- [EXCERPT PROVIDED]
Hilbrand Pier Anne Nawijn (born 8 August 1948) is a Dutch lawyer and politician of the local political party Lijst Hilbrand Nawijn (LHN) in Zoetermeer.

From 2002 to 2004, he served as a Member of the House of Representatives for the Pim Fortuyn List party and from 2006 for the Party for the Netherlands. During his time in parliament, Nawijn was Minister for Integration  and Asylum Affairs in the first cabinet of Jan Peter Balkenende.

Early life
Nawijn was born in Kampen. The son of a burgemeester (mayor), he is a descendant of Firmin Navin, a French Huguenot who had fled to Holland in 1696 to escape persecution. After graduating Emelwerda College in Emmeloord he studied law at the Rijksuniversiteit Groningen. He then worked for the Dutch Ministry of Justice and  was a legal assistant at the main department of Constitutional and Criminal Law. He later founded his own legal firm Nawijn lawyers in Zoetermeer.

Political career
Following a long career working for the Dutch Ministry of Justice he was elected in 2002 as a member of the Christen-Democratisch Appèl for the municipal council of Zoetermeer. Nawijn was an early supporter of the openly gay, populist Dutch politician Pim Fortuyn and in 2002, when Fortuyn founded the Pim Fortuyn List, Nawijn earned a place on the list. Despite the assassination of Fortuyn by an animal rights activist, which happened days before the election, the LPF emerged with a successful result, thus bringing Nawijn into the Dutch House of Representatives. He was appointed Minister for Integration and Immigration in the first Balkenende cabinet.

Due to the instability of the LPF following Fortuyn's assassination, the first Balkenende cabinet lasted briefly, leading to early elections in 2003. Due to Nawijn's controversial conservative positions such as his support of the death penalty, which horrified many people in the Netherlands and was opposed by the LPF, he was placed at the bottom of the LPF's electoral list. This should have made it almost impossible for Nawijn to be reelected, however, the same statements which made him so unpopular to the political establishment won him a following among voters. On election day Nawijn received enough individual votes to once again enter the House of Representatives. Nawijn also voiced support for the reunification of Flanders and the Netherlands.

Despite still being a member of the LPF, Nawijn often was at odds with the party. In January 2005, he left the fragmented LPF with the goal of founding his own political party which conceptually would lean closer towards the ideas of the far-right Flemish party Vlaams Belang. Together with one of the leaders of Vlaams Belang, Filip Dewinter, in June 2005 he announced the founding of a think tank during a controversial meeting with Dewinter in the former house of murdered politician Pim Fortuyn. Marten Fortuyn, Pim Fortuyn's brother, called this action provocative, and "I had expected otherwise from Nawijn." The influential Dutch magazine Elsevier wrote: "According to (the LPF member of parliament) João Varela (politician), it was widely known that Pim Fortuyn wanted nothing to do with Dewinter, whose party Vlaams Blok (resurrected as Vlaams Belang) had the previous year been forbidden due to racism."

- [RECORDED DATA]
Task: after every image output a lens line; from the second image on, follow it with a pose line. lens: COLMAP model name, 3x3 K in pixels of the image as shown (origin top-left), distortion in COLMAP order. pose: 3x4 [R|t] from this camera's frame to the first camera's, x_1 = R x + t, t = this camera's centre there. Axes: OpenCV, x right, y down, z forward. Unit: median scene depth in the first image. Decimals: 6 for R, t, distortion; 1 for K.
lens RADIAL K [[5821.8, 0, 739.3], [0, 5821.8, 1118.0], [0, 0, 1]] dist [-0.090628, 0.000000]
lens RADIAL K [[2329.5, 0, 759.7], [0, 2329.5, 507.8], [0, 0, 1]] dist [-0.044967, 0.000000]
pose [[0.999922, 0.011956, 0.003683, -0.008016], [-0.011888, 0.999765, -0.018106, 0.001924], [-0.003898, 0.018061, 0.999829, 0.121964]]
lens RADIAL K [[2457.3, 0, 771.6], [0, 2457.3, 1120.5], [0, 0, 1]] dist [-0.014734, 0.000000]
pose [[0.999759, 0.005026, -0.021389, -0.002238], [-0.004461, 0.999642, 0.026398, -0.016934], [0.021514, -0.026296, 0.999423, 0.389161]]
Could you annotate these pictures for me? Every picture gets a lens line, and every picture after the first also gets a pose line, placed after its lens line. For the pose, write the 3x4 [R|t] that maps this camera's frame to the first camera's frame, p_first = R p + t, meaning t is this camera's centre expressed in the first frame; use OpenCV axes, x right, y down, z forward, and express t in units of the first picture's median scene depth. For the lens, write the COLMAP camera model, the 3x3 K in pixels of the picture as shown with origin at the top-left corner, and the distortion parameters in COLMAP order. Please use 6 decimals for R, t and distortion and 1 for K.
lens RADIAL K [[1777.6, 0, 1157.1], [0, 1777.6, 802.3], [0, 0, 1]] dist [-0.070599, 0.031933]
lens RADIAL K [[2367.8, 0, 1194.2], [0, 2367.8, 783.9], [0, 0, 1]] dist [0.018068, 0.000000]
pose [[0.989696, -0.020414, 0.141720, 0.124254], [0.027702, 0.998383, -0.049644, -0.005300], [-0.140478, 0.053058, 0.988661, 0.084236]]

- [PARTS OF THE EXERCISE]
a) Rewrite the paragraph of the Nawijn article beginning "Due to the instability of the LPF" as a short bulleted list that keeps its main facts.
b) Using the Nawijn article, answer each question briefly:
(i) In which town was Nawijn born?
(ii) At which university did he study law?
(iii) In what month and year did he leave the LPF?
c) From the Nawijn article, return word for word the part that opens with the words containing "Hilbrand Pier Anne" and closes with "Jan Peter Balkenende.".

- [LIST OF SOLUTIONS]
a)
- The LPF was unstable after Fortuyn's assassination, so the first Balkenende cabinet was short-lived and early elections were held in 2003.
- Nawijn's controversial conservative positions included support for the death penalty. That stance horrified many people in the Netherlands and was opposed by the LPF.
- Because of those positions, the LPF placed him at the bottom of its electoral list, which should have made reelection almost impossible.
- The same statements won him a following among voters, and on election day he received enough individual votes to return to the House of Representatives.
- He also voiced support for reuniting Flanders and the Netherlands.

b)
(i) Kampen
(ii) The Rijksuniversiteit Groningen
(iii) January 2005

c)
Hilbrand Pier Anne Nawijn (born 8 August 1948) is a Dutch lawyer and politician of the local political party Lijst Hilbrand Nawijn (LHN) in Zoetermeer.

From 2002 to 2004, he served as a Member of the House of Representatives for the Pim Fortuyn List party and from 2006 for the Party for the Netherlands. During his time in parliament, Nawijn was Minister for Integration  and Asylum Affairs in the first cabinet of Jan Peter Balkenende.